(Women were, perhaps, in another settlement, baking Aurignacian pies.)
Did Neanderthals and the first ancestors of modern man ever meet? The argument has raged among archaeologists and paleontologists for decades.
Now a group of scientists claim to have proof -- based on radiocarbon dating of artefact finds in France -- that the two distinct groups did indeed share the same space at the same time some 38,000 years ago.
"These data strongly support the chronological coexistence -- and therefore potential demographic and cultural interactions -- between the last Neanderthal and the earliest anatomically and behaviourally modern human populations in western Europe," they wrote in the latest edition of the science journal Nature.
Some scientists have argued that Neanderthals and the first ancestors of modern man existed at the same time -- at least for a while -- but in different places, while others have argued that Neanderthals died out before modern man came along.
Others still have suggested that they not only met but may even have interbred.
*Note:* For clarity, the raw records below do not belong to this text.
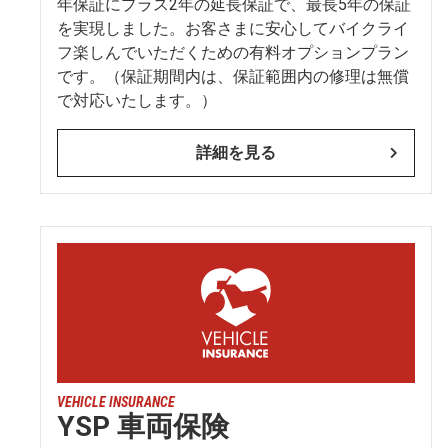
年保証にプラス2年の延長保証で、最長5年の保証
を実現しました。お客さまに安心してバイクライ
フ楽しんでいただくための有料オプションプラン
です。（保証期間内は、保証範囲内の修理は無償
で対応いたします。）
詳細を見る
VEHICLE INSURANCE
YSP 車両保険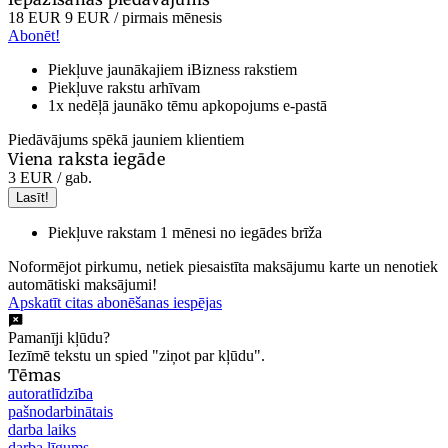
18 EUR
9 EUR
/ pirmais mēnesis
Abonēt!
Piekļuve jaunākajiem iBizness rakstiem
Piekļuve rakstu arhīvam
1x nedēļā jaunāko tēmu apkopojums e-pastā
Piedāvājums spēkā jauniem klientiem
Viena raksta iegāde
3 EUR
/ gab.
Lasīt!
Piekļuve rakstam 1 mēnesi no iegādes brīža
Noformējot pirkumu, netiek piesaistīta maksājumu karte un nenotiek
automātiski maksājumi!
Apskatīt citas abonēšanas iespējas
Pamanīji kļūdu?
Iezīmē tekstu un spied "ziņot par kļūdu".
Tēmas
autoratlīdzība
pašnodarbinātais
darba laiks
darba līgums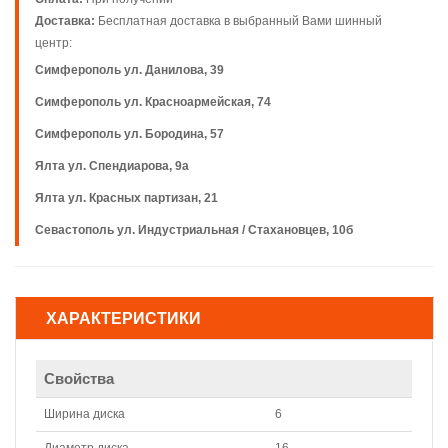
Доставка:
Бесплатная доставка в выбранный Вами шинный
центр:
Симферополь ул. Данилова, 39
Симферополь ул. Красноармейская, 74
Симферополь ул. Бородина, 57
Ялта ул. Спендиарова, 9а
Ялта ул. Красных партизан, 21
Севастополь ул. Индустриальная / Стахановцев, 10б
ХАРАКТЕРИСТИКИ
Свойства
Ширина диска
6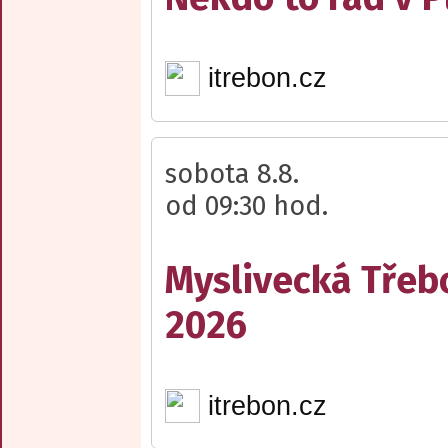
itrebon.cz
sobota 8.8.
od 09:30 hod.
Myslivecká Třeb
2026
itrebon.cz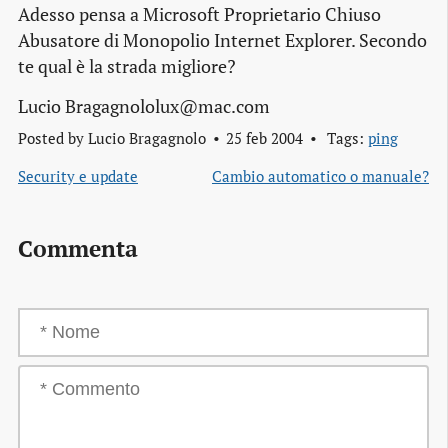
Adesso pensa a Microsoft Proprietario Chiuso
Abusatore di Monopolio Internet Explorer. Secondo
te qual è la strada migliore?
Lucio Bragagnololux@mac.com
Posted by
Lucio Bragagnolo
25 feb 2004
Tags:
ping
Security e update
Cambio automatico o manuale?
Commenta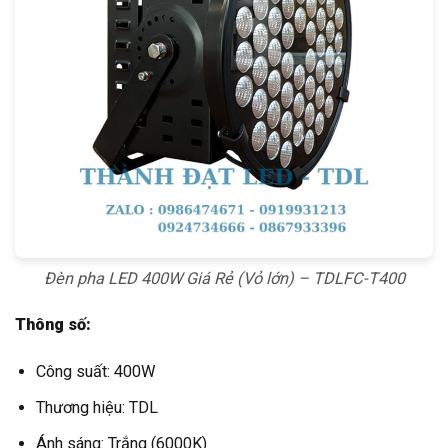
Đèn pha LED 400W Giá Rẻ (Vỏ lớn) – TDLFC-T400
Thông số:
Công suất: 400W
Thương hiệu: TDL
Ánh sáng: Trắng (6000K)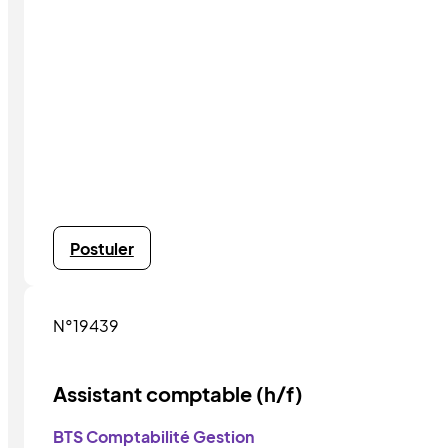
Postuler
N°19439
Assistant comptable (h/f)
BTS Comptabilité Gestion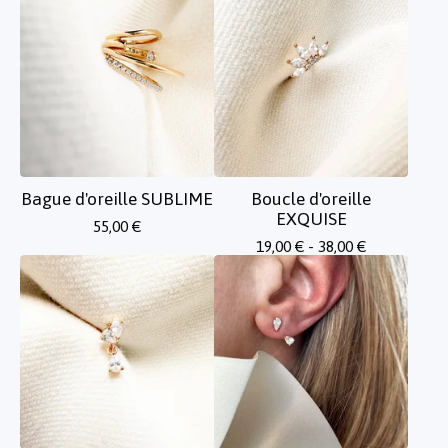
Bague d'oreille SUBLIME
Boucle d'oreille
EXQUISE
55,00
€
19,00
€
- 38,00
€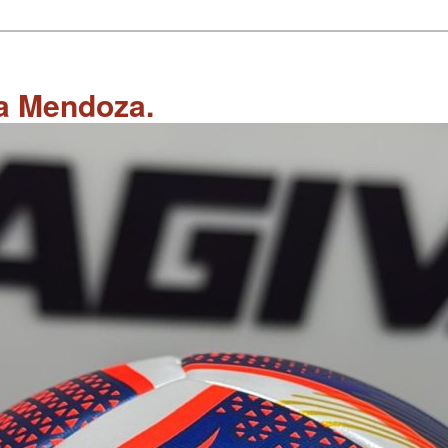
 a Mendoza.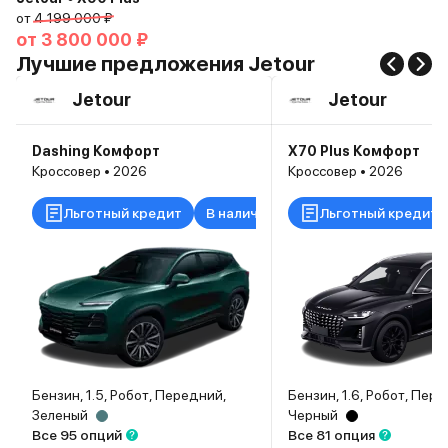
от
4 199 000 ₽
от
3 800 000 ₽
Лучшие предложения Jetour
Jetour
Jetour
Dashing Комфорт
X70 Plus Комфорт
Кроссовер • 2026
Кроссовер • 2026
Льготный кредит
В наличии
Льготный кредит
Бензин, 1.5, Робот, Передний,
Бензин, 1.6, Робот, Пер
Зеленый
Черный
Все 95 опций
Все 81 опция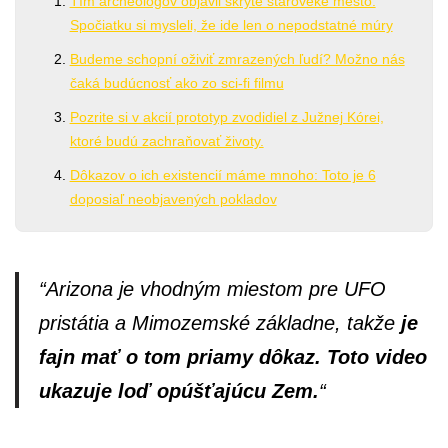
Tím archeológov objavil skryté staroveké mesto.
Spočiatku si mysleli, že ide len o nepodstatné múry
Budeme schopní oživiť zmrazených ľudí? Možno nás
čaká budúcnosť ako zo sci-fi filmu
Pozrite si v akcií prototyp zvodidiel z Južnej Kórei,
ktoré budú zachraňovať životy.
Dôkazov o ich existencií máme mnoho: Toto je 6
doposiaľ neobjavených pokladov
“Arizona je vhodným miestom pre UFO
pristátia a Mimozemské základne, takže
je
fajn mať o tom priamy dôkaz. Toto video
ukazuje loď opúšťajúcu Zem.
“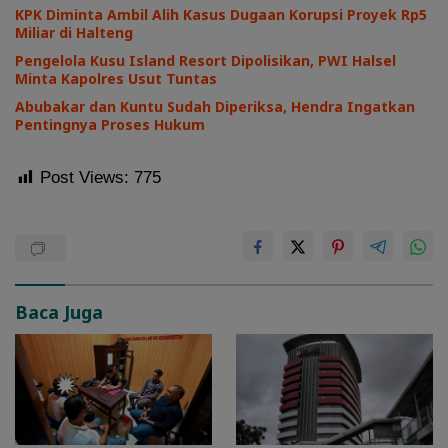
KPK Diminta Ambil Alih Kasus Dugaan Korupsi Proyek Rp5
Miliar di Halteng
Pengelola Kusu Island Resort Dipolisikan, PWI Halsel
Minta Kapolres Usut Tuntas
Abubakar dan Kuntu Sudah Diperiksa, Hendra Ingatkan
Pentingnya Proses Hukum
Post Views:
775
Baca Juga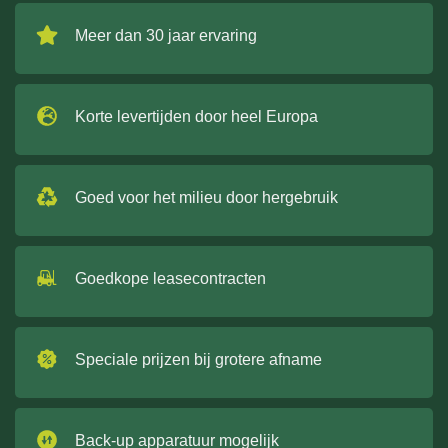
Meer dan 30 jaar ervaring
Korte levertijden door heel Europa
Goed voor het milieu door hergebruik
Goedkope leasecontracten
Speciale prijzen bij grotere afname
Back-up apparatuur mogelijk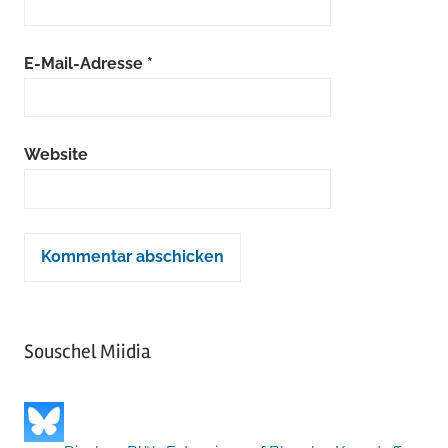
E-Mail-Adresse
*
Website
Souschel Miidia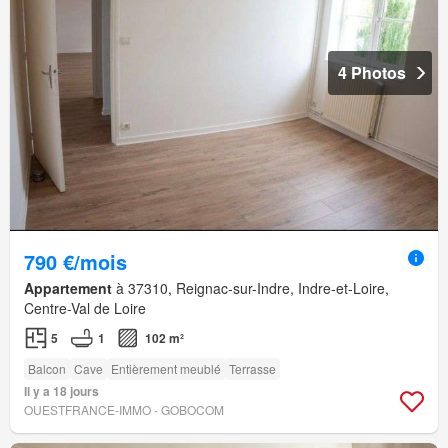
4 Photos
790 €/mois
Appartement
à 37310, Reignac-sur-Indre, Indre-et-Loire,
Centre-Val de Loire
5
1
102 m²
Balcon
Cave
Entièrement meublé
Terrasse
Il y a 18 jours
OUESTFRANCE-IMMO - GOBOCOM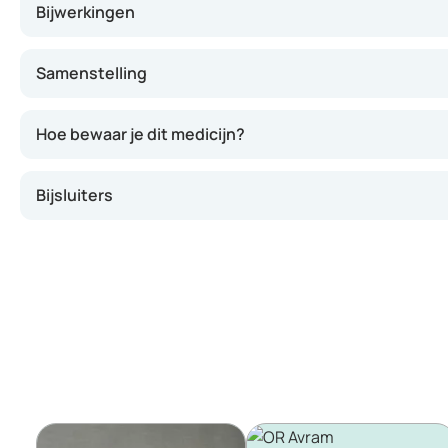
Bijwerkingen
Samenstelling
Hoe bewaar je dit medicijn?
Bijsluiters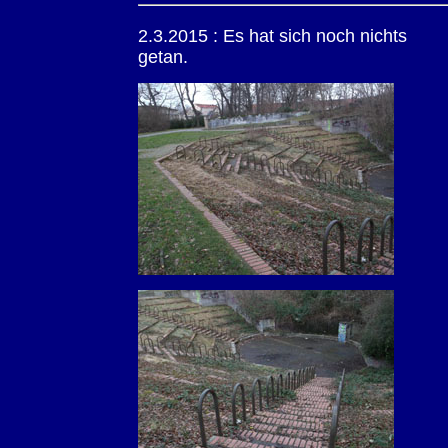
2.3.2015 : Es hat sich noch nichts
getan.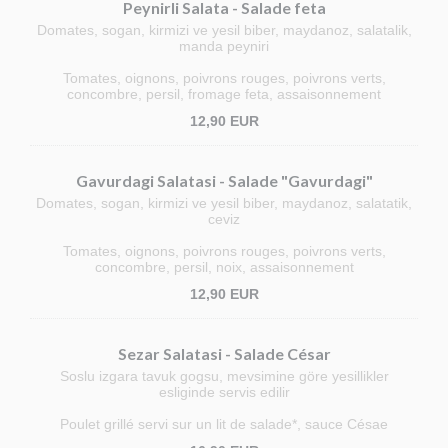
Peynirli Salata - Salade feta
Domates, sogan, kirmizi ve yesil biber, maydanoz, salatalik,
manda peyniri
Tomates, oignons, poivrons rouges, poivrons verts,
concombre, persil, fromage feta, assaisonnement
12,90 EUR
Gavurdagi Salatasi - Salade "Gavurdagi"
Domates, sogan, kirmizi ve yesil biber, maydanoz, salatatik,
ceviz
Tomates, oignons, poivrons rouges, poivrons verts,
concombre, persil, noix, assaisonnement
12,90 EUR
Sezar Salatasi - Salade César
Soslu izgara tavuk gogsu, mevsimine göre yesillikler
esliginde servis edilir
Poulet grillé servi sur un lit de salade*, sauce Césae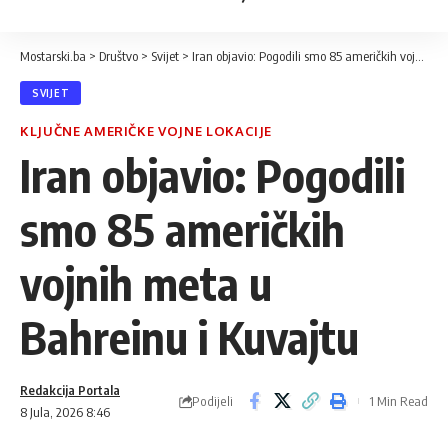
Mostarski.ba
>
Društvo
>
Svijet
>
Iran objavio: Pogodili smo 85 američkih vojnih meta u Bahreinu i Kuvajtu
SVIJET
KLJUČNE AMERIČKE VOJNE LOKACIJE
Iran objavio: Pogodili
smo 85 američkih
vojnih meta u
Bahreinu i Kuvajtu
Redakcija Portala
Podijeli
1 Min Read
8 Jula, 2026 8:46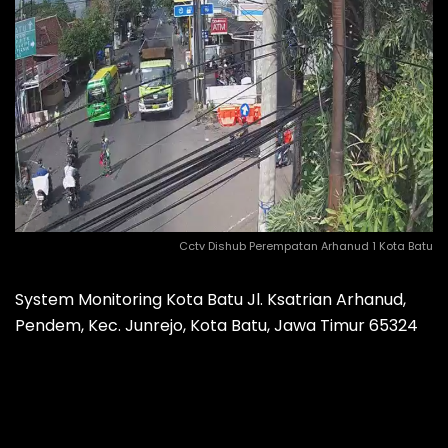
Cctv Dishub Perempatan Arhanud 1 Kota Batu
System Monitoring Kota Batu Jl. Ksatrian Arhanud,
Pendem, Kec. Junrejo, Kota Batu, Jawa Timur 65324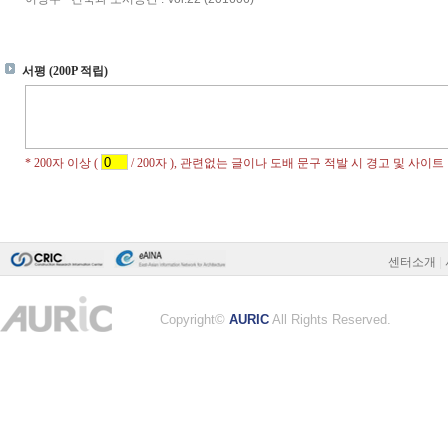
센터소개
|
Copyright©
AURIC
All Rights Reserved.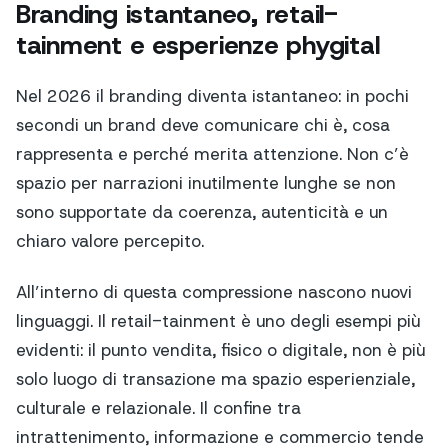
Branding istantaneo, retail-
tainment e esperienze phygital
Nel 2026 il branding diventa istantaneo: in pochi
secondi un brand deve comunicare chi è, cosa
rappresenta e perché merita attenzione. Non c’è
spazio per narrazioni inutilmente lunghe se non
sono supportate da coerenza, autenticità e un
chiaro valore percepito.
All’interno di questa compressione nascono nuovi
linguaggi. Il retail-tainment è uno degli esempi più
evidenti: il punto vendita, fisico o digitale, non è più
solo luogo di transazione ma spazio esperienziale,
culturale e relazionale. Il confine tra
intrattenimento, informazione e commercio tende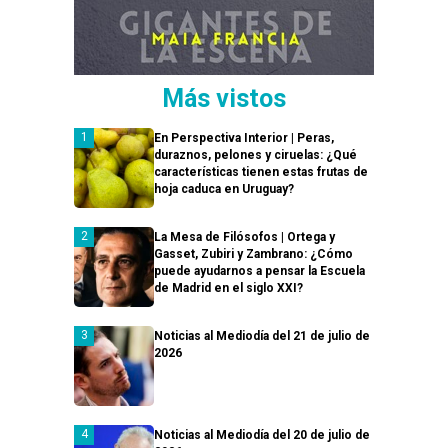
Más vistos
En Perspectiva Interior | Peras,
duraznos, pelones y ciruelas: ¿Qué
características tienen estas frutas de
hoja caduca en Uruguay?
La Mesa de Filósofos | Ortega y
Gasset, Zubiri y Zambrano: ¿Cómo
puede ayudarnos a pensar la Escuela
de Madrid en el siglo XXI?
Noticias al Mediodía del 21 de julio de
2026
Noticias al Mediodía del 20 de julio de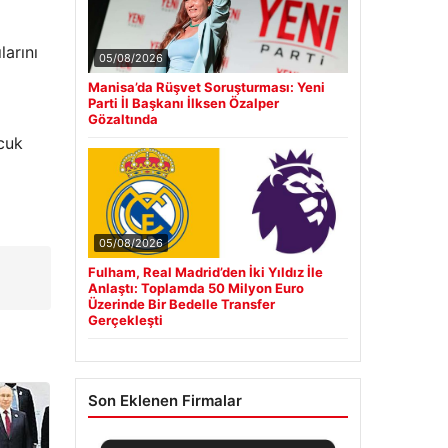
arını
05/08/2026
Manisa’da Rüşvet Soruşturması: Yeni
Parti İl Başkanı İlksen Özalper
Gözaltında
ocuk
05/08/2026
Fulham, Real Madrid’den İki Yıldız İle
Anlaştı: Toplamda 50 Milyon Euro
Üzerinde Bir Bedelle Transfer
Gerçekleşti
Son Eklenen Firmalar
The arguments have ebbed and flowed for generations -- fueled from time to time by new artefact finds, mainly from Kenya's Rift Valley.
But the team of scientists writing in Thursday's edition of Nature believe they may have settled the dispute with analysis of tools discovered at different depths in the cave of the Grotte des Fees at Chatelperron in central France.
In the cave a layer of tools from the later so-called Aurignacian culture -- named after Aurignac near Spain where they were first discovered -- were found sandwiched between two layers of tools attributed to earlier Neanderthals.